Keep the pictures out, please, and set down every record exactly.

*** Opening of Given data ***

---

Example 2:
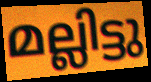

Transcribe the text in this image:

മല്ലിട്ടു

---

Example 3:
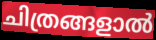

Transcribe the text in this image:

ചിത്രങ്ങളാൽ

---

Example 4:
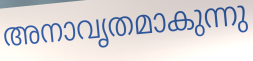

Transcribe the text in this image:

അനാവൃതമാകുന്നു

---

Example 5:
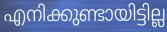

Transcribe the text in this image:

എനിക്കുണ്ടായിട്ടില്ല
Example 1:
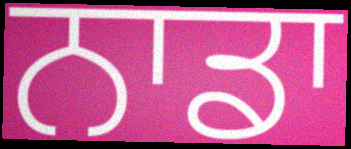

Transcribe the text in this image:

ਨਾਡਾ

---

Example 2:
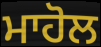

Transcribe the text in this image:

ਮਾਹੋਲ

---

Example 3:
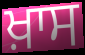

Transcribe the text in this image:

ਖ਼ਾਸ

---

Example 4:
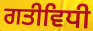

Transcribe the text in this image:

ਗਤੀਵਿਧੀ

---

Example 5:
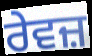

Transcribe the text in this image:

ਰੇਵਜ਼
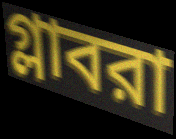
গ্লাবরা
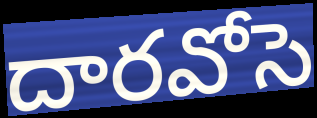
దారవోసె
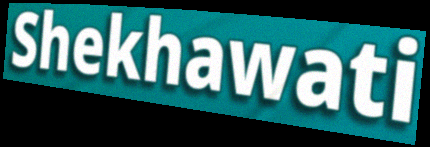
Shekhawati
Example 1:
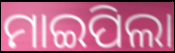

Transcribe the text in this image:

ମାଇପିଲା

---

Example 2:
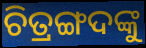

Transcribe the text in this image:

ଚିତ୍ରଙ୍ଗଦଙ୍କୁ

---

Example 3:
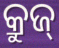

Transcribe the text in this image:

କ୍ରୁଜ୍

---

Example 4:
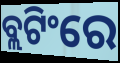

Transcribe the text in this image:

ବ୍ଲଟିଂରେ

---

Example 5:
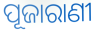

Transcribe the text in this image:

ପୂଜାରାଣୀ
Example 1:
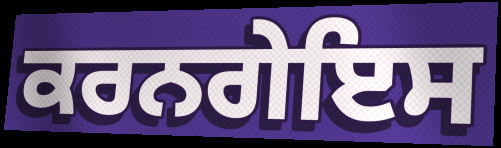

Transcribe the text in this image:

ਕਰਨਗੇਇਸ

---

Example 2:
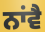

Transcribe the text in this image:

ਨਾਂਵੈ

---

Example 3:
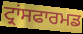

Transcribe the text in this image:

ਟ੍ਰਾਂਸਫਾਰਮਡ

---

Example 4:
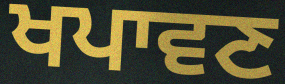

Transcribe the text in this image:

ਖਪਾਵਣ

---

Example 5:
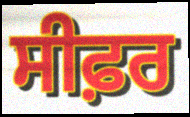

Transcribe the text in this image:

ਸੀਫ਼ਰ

*** Close of Given data ***

Response →
---

Example 2:

Transcribe the text in this image:

മല്ലിട്ടു

---

Example 3:

Transcribe the text in this image:

ചിത്രങ്ങളാൽ

---

Example 4:

Transcribe the text in this image:

അനാവൃതമാകുന്നു

---

Example 5:

Transcribe the text in this image:

എനിക്കുണ്ടായിട്ടില്ല
Example 1:

Transcribe the text in this image:

ਨਾਡਾ

---

Example 2:

Transcribe the text in this image:

ਮਾਹੋਲ

---

Example 3:

Transcribe the text in this image:

ਖ਼ਾਸ

---

Example 4:

Transcribe the text in this image:

ਗਤੀਵਿਧੀ

---

Example 5:

Transcribe the text in this image:

ਰੇਵਜ਼
গ্লাবরা
దారవోసె
Shekhawati
Example 1:

Transcribe the text in this image:

ମାଇପିଲା

---

Example 2:

Transcribe the text in this image:

ଚିତ୍ରଙ୍ଗଦଙ୍କୁ

---

Example 3:

Transcribe the text in this image:

କ୍ରୁଜ୍

---

Example 4:

Transcribe the text in this image:

ବ୍ଲଟିଂରେ

---

Example 5:

Transcribe the text in this image:

ପୂଜାରାଣୀ
Example 1:

Transcribe the text in this image:

ਕਰਨਗੇਇਸ

---

Example 2:

Transcribe the text in this image:

ਨਾਂਵੈ

---

Example 3:

Transcribe the text in this image:

ਟ੍ਰਾਂਸਫਾਰਮਡ

---

Example 4:

Transcribe the text in this image:

ਖਪਾਵਣ

---

Example 5:

Transcribe the text in this image:

ਸੀਫ਼ਰ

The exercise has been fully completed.